Als Erstes fällt der Blick unweigerlich auf das Opernhaus und die Harbour Bridge – wahrscheinlich die beiden Wahrzeichen der Stadt, die weltweit den höchsten Bekanntheitsgrad aufweisen.

Auf dem nächsten Bild sieht man den Central Business District von Sydney sowie die Gebäude in North Sydney jenseits des Hafenbeckens.

Danach geht es dann mit dem Darling Harbour weiter, an dem sich das Australian National Maritime Museum sowie eine schön ausgebaute Promenade befinden. Von hier aus fahren auch zahlreiche Ausflugsschiffe ab, sowie einige der Fähren, die im Hafen von Sydney unterwegs sind.

Weiter gehts mit einem Blick nach unten – auf das Queen Victoria Building – in der Stadt oftmals auch einfach mit der Abkürzung QVB bezeichnet. Das Gebäude wurde 1898 fertiggestellt, als Handelsplatz, als Ort für Schneider, Friseure, Blumenläden sowie auch als Konzerthalle. Heutzutage ist es ein Einkaufszentrum, dessen Geschäfte jedoch durchaus weiterhin an seine historische Tradition erinnern.

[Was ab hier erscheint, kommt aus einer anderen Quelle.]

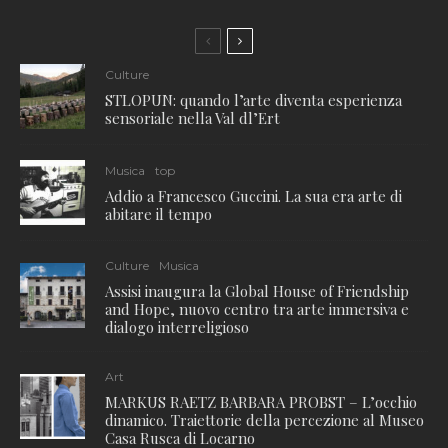
Culture
STLOPUN: quando l’arte diventa esperienza
sensoriale nella Val dl’Ert
Musica
top
Addio a Francesco Guccini. La sua era arte di
abitare il tempo
Culture
Musica
Assisi inaugura la Global House of Friendship
and Hope, nuovo centro tra arte immersiva e
dialogo interreligioso
Art
MARKUS RAETZ BARBARA PROBST – L’occhio
dinamico. Traiettorie della percezione al Museo
Casa Rusca di Locarno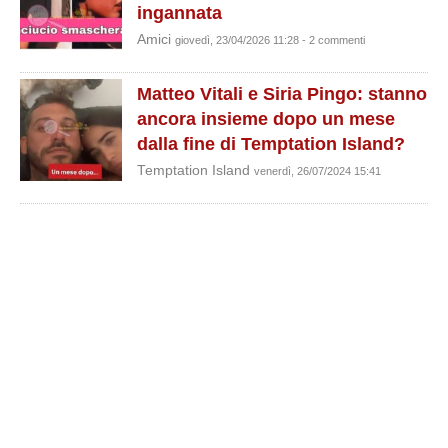
ingannata
Amici
giovedì, 23/04/2026 11:28 - 2 commenti
Matteo Vitali e Siria Pingo: stanno
ancora insieme dopo un mese
dalla fine di Temptation Island?
Temptation Island
venerdì, 26/07/2024 15:41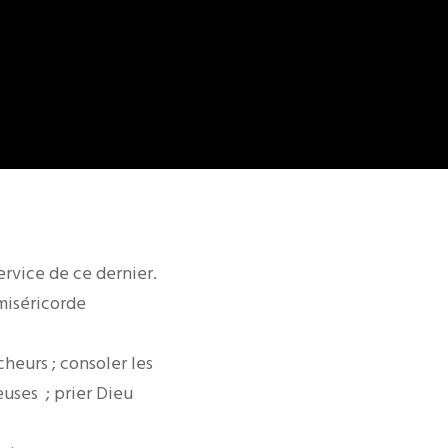
service de ce dernier.
 miséricorde
cheurs ; consoler les
uses ; prier Dieu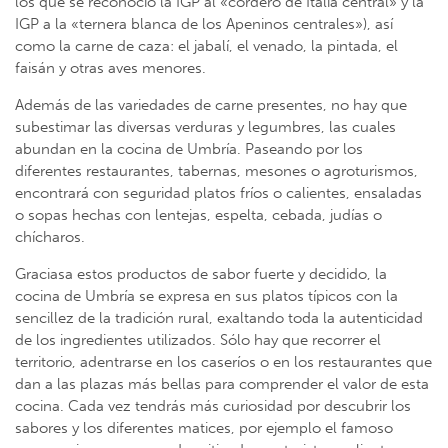
los que se reconoció la IGP al «cordero de Italia central» y la
IGP a la «ternera blanca de los Apeninos centrales»), así
como la carne de caza: el jabalí, el venado, la pintada, el
faisán y otras aves menores.
Además de las variedades de carne presentes, no hay que
subestimar las diversas verduras y legumbres, las cuales
abundan en la cocina de Umbría. Paseando por los
diferentes restaurantes, tabernas, mesones o agroturismos,
encontrará con seguridad platos fríos o calientes, ensaladas
o sopas hechas con lentejas, espelta, cebada, judías o
chícharos.
Graciasa estos productos de sabor fuerte y decidido, la
cocina de Umbría se expresa en sus platos típicos con la
sencillez de la tradición rural, exaltando toda la autenticidad
de los ingredientes utilizados. Sólo hay que recorrer el
territorio, adentrarse en los caseríos o en los restaurantes que
dan a las plazas más bellas para comprender el valor de esta
cocina. Cada vez tendrás más curiosidad por descubrir los
sabores y los diferentes matices, por ejemplo el famoso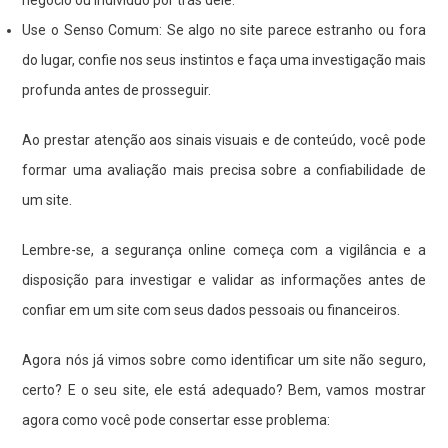
Use o Senso Comum: Se algo no site parece estranho ou fora
do lugar, confie nos seus instintos e faça uma investigação mais
profunda antes de prosseguir.
Ao prestar atenção aos sinais visuais e de conteúdo, você pode
formar uma avaliação mais precisa sobre a confiabilidade de
um site.
Lembre-se, a segurança online começa com a vigilância e a
disposição para investigar e validar as informações antes de
confiar em um site com seus dados pessoais ou financeiros.
Agora nós já vimos sobre como identificar um site não seguro,
certo? E o seu site, ele está adequado? Bem, vamos mostrar
agora como você pode consertar esse problema:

Auf der weiteren Runde um den Turm kommt nun der Hyde Park ins Blickfeld, der älteste öffentliche Park Australiens. Dort befindet sich das Anzac Memorial, welches an die Soldaten Australiens und Neuseelands erinnert, die im Laufe der Jahrzehnte zusammen in Kriegen gekämpft haben.

Auf dem vorletzten Bild der Runde um den Turm sieht man Saint Mary’s Cathedral, welche ab 1868 erbaut wurde, sowie das Australian Museum. Ironischerweise läuft da aktuell übrigens eine Ausstellung über Machu Picchu – was ja auch bereits Teil unserer Reise war 😉

Abschließend gibts dann noch den Blick in Richtung Osten, durch das Hafenbecken in Richtung Pazifik.

Nachdem wir die Aussicht einige Zeit genossen hatten, haben wir uns wieder in das Einkaufszentrum am Fuße des Turms begeben, um erst einmal etwas zu essen – und dann gestärkt auf unsere Erkundungstour der Stadt zu starten.